Material provided:
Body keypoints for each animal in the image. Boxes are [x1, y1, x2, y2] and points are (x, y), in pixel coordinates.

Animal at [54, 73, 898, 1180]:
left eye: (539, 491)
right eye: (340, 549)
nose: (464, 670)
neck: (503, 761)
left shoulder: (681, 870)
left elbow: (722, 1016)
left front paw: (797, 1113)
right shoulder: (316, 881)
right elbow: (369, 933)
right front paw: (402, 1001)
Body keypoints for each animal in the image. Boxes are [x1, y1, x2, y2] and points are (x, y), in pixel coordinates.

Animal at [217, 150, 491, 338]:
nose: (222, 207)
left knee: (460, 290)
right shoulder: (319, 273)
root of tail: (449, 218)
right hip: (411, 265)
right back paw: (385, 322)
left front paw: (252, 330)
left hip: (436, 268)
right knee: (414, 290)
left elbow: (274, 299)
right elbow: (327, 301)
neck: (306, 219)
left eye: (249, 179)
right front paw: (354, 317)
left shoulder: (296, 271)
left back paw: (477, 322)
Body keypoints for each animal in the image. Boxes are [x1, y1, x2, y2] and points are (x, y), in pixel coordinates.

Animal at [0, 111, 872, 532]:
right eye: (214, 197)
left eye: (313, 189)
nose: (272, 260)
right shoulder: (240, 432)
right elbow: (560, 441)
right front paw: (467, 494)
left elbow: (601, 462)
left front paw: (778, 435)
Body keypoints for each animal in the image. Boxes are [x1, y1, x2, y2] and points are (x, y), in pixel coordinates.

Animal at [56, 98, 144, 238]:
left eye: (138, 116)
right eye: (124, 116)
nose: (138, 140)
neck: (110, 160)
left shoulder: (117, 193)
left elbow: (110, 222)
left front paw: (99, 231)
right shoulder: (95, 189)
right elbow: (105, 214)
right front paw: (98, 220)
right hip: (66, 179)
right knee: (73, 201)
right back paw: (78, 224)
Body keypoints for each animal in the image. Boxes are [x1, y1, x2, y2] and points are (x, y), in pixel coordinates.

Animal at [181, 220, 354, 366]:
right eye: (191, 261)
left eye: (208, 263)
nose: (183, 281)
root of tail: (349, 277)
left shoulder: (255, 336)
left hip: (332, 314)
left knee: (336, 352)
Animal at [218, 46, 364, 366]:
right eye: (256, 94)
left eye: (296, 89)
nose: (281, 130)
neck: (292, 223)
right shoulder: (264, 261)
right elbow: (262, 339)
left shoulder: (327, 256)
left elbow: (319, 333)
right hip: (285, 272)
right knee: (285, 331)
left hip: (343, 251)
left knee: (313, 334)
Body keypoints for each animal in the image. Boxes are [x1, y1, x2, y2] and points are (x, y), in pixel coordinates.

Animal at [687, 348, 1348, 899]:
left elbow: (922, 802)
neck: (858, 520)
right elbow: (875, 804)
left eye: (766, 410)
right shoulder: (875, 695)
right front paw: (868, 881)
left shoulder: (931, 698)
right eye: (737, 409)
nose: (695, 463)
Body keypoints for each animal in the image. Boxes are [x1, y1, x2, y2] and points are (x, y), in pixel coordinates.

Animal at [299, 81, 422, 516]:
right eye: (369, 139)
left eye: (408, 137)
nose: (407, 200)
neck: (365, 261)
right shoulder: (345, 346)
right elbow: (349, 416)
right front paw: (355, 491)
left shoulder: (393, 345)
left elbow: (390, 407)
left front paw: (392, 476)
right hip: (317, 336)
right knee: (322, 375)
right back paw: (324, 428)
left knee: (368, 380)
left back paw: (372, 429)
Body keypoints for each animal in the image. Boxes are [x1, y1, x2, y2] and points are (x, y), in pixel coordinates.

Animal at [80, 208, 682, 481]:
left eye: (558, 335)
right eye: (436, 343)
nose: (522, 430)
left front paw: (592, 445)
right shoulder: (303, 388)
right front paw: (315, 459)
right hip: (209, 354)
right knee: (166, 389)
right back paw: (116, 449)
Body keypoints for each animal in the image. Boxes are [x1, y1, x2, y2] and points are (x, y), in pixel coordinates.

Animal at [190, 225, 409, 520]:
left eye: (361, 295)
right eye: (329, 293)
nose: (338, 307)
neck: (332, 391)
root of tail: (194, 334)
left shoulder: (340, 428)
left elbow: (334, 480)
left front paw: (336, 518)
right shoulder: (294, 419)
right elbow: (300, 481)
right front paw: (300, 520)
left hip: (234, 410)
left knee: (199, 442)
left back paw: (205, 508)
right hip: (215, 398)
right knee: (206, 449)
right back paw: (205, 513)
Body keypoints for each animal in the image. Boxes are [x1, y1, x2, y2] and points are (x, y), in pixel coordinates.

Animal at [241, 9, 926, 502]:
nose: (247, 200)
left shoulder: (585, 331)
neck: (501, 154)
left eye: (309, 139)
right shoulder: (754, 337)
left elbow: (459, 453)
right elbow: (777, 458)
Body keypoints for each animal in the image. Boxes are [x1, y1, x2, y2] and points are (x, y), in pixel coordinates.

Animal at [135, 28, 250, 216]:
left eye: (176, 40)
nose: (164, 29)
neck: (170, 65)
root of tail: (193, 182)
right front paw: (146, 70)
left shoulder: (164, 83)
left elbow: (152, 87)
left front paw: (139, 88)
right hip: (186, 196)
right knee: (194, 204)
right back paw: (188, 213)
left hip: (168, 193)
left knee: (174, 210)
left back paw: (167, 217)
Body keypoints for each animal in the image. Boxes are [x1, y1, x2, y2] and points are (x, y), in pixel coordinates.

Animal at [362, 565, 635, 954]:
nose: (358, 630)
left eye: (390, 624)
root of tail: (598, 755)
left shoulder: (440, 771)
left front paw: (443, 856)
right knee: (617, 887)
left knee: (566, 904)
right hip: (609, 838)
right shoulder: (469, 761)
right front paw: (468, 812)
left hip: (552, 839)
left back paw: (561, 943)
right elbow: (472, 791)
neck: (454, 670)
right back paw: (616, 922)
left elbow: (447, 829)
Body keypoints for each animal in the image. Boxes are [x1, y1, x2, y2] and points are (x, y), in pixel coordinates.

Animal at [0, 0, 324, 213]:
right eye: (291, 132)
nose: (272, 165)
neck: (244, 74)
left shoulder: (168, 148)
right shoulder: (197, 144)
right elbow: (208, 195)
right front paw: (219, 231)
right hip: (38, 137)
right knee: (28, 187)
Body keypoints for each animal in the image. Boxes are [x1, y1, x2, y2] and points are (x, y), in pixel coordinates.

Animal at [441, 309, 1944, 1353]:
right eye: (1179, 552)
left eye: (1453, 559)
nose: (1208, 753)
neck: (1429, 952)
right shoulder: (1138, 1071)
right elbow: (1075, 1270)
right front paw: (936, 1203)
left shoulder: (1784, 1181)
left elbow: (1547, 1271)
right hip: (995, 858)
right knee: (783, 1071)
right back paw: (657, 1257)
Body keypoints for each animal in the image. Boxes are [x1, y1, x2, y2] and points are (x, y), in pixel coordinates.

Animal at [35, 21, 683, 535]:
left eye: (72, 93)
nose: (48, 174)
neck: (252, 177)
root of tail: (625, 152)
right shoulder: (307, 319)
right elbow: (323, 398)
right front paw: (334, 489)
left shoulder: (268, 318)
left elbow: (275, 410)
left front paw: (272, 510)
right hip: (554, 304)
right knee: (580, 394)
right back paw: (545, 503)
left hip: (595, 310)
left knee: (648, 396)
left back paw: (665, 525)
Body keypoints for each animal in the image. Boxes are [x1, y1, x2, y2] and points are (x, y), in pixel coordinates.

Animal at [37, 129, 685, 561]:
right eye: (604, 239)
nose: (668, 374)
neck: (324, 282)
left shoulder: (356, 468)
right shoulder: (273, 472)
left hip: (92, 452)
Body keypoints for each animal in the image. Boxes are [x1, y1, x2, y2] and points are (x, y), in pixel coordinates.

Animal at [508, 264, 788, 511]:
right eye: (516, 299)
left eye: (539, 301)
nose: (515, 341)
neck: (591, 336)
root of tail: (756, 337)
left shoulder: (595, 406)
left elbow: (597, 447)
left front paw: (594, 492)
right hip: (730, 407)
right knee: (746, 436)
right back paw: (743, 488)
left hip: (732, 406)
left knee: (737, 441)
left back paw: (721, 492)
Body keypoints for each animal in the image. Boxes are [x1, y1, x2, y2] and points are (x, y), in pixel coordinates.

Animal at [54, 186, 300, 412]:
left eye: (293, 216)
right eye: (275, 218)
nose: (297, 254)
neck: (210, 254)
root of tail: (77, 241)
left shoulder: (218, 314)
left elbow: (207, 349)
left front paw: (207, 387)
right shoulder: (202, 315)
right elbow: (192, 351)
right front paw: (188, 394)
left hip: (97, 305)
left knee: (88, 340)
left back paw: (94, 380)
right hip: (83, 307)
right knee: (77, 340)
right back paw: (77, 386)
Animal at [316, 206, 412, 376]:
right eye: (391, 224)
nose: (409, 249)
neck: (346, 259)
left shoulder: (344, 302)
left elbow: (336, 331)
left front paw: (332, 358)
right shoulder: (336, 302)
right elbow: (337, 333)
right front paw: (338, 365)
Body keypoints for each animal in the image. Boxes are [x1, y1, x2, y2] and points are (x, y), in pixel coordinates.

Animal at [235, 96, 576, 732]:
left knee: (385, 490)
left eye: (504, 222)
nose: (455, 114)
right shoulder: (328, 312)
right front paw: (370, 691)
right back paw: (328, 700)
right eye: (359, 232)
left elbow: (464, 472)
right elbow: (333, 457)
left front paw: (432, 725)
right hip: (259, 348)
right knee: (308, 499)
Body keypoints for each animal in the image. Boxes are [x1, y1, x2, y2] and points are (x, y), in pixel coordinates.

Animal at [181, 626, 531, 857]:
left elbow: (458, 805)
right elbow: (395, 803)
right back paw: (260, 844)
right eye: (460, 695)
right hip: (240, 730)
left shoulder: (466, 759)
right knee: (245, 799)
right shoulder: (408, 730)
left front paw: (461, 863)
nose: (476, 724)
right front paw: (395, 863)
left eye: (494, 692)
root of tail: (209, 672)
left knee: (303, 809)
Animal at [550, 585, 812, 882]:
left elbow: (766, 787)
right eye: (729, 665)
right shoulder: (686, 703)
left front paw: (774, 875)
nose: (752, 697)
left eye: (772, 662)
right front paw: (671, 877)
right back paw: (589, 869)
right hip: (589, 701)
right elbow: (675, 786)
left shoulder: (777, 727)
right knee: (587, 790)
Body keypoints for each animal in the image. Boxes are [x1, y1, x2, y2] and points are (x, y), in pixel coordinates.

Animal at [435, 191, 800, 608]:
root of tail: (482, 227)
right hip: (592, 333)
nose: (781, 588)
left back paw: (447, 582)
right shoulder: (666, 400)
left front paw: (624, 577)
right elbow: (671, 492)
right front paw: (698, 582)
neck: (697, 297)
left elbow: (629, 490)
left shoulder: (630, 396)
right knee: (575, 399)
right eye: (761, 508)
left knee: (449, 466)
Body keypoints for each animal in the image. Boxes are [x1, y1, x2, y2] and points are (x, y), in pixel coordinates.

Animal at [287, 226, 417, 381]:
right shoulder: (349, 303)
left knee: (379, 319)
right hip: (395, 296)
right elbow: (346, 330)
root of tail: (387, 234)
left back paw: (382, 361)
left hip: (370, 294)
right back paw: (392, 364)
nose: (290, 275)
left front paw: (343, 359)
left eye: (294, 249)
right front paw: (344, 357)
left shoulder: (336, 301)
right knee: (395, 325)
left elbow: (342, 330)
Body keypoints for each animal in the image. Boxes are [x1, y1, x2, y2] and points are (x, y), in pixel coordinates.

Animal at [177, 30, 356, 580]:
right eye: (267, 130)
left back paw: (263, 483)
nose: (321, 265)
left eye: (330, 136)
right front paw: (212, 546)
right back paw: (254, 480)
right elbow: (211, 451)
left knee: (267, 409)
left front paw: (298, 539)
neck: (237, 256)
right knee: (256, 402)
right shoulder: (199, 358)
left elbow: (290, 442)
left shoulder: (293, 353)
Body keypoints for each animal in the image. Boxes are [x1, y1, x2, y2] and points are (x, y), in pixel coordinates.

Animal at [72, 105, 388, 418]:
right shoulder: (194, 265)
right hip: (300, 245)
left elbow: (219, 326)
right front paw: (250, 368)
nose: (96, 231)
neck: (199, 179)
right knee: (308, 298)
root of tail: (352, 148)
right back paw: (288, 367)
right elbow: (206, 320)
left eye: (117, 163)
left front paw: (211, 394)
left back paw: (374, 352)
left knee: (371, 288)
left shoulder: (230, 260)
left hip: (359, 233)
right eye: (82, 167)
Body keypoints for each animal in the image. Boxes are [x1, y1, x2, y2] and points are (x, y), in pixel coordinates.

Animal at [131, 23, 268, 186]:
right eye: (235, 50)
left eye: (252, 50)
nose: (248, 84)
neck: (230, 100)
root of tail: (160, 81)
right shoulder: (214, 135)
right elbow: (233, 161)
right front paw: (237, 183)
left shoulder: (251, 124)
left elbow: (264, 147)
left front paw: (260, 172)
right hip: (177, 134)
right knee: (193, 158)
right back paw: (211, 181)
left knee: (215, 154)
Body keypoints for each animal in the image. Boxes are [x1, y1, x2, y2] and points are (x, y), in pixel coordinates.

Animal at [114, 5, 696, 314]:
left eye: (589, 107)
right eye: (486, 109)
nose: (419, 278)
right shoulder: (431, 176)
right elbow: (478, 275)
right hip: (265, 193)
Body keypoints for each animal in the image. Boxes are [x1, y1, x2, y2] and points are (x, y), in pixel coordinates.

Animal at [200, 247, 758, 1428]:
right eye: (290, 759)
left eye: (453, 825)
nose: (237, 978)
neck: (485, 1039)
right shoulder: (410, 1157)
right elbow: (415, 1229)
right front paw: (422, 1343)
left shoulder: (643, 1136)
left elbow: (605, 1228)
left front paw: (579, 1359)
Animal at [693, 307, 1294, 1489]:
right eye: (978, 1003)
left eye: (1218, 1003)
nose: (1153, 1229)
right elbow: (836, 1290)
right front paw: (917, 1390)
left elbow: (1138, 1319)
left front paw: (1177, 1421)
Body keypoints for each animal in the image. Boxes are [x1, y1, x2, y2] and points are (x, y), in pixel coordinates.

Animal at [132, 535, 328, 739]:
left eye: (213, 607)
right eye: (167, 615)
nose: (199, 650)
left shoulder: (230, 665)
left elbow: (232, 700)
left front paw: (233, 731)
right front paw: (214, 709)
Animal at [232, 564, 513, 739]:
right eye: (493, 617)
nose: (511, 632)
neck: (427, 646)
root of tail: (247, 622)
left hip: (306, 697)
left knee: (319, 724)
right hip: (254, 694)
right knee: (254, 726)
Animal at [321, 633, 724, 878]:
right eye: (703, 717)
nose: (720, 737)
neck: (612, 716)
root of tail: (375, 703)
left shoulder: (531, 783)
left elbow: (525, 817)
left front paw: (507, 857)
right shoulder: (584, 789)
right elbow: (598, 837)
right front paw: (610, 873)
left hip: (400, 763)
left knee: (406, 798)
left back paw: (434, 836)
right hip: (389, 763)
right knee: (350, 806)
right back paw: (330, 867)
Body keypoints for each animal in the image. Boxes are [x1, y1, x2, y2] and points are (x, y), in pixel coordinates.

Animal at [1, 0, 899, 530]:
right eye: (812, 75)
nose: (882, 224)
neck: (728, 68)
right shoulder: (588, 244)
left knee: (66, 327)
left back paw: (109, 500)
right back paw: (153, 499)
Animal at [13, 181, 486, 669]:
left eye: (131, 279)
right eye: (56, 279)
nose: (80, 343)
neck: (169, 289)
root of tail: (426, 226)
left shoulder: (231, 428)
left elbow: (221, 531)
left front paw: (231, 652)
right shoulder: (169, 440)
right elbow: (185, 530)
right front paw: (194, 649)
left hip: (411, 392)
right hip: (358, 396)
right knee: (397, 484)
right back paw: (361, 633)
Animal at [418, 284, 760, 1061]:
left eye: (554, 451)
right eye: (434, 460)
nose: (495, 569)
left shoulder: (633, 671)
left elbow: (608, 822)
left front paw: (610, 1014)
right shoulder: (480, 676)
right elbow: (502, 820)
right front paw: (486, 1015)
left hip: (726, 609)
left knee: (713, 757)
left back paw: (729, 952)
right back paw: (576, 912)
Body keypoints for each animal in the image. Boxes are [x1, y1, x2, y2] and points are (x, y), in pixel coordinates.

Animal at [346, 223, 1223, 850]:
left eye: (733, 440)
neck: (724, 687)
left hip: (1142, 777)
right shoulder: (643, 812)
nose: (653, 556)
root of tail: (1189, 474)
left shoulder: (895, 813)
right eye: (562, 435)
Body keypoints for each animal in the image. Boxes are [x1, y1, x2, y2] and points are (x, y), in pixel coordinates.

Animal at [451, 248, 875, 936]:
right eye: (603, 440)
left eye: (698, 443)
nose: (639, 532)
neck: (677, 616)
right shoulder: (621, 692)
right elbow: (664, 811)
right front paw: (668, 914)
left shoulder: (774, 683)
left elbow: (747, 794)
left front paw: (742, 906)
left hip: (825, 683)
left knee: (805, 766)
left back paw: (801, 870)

Exercise objective: Look above for the line with "neck: (170, 65)" and the line with "right back paw: (616, 922)"; transcribe both and all lines in between, exactly, and nothing else.

Output below:
neck: (170, 65)
root of tail: (193, 182)
right front paw: (146, 70)
left shoulder: (164, 83)
left elbow: (152, 87)
left front paw: (139, 88)
right hip: (186, 196)
right knee: (194, 204)
right back paw: (188, 213)
left hip: (168, 193)
left knee: (174, 210)
left back paw: (167, 217)
Body keypoints for each animal in the image. Boxes are [x1, y1, x2, y2] and points are (x, y), in pixel coordinates.

Animal at [362, 565, 635, 954]:
nose: (358, 630)
left eye: (390, 624)
root of tail: (598, 755)
left shoulder: (440, 771)
left front paw: (443, 856)
right knee: (617, 887)
left knee: (566, 904)
right hip: (609, 838)
right shoulder: (469, 761)
right front paw: (468, 812)
left hip: (552, 839)
left back paw: (561, 943)
right elbow: (472, 791)
neck: (454, 670)
right back paw: (616, 922)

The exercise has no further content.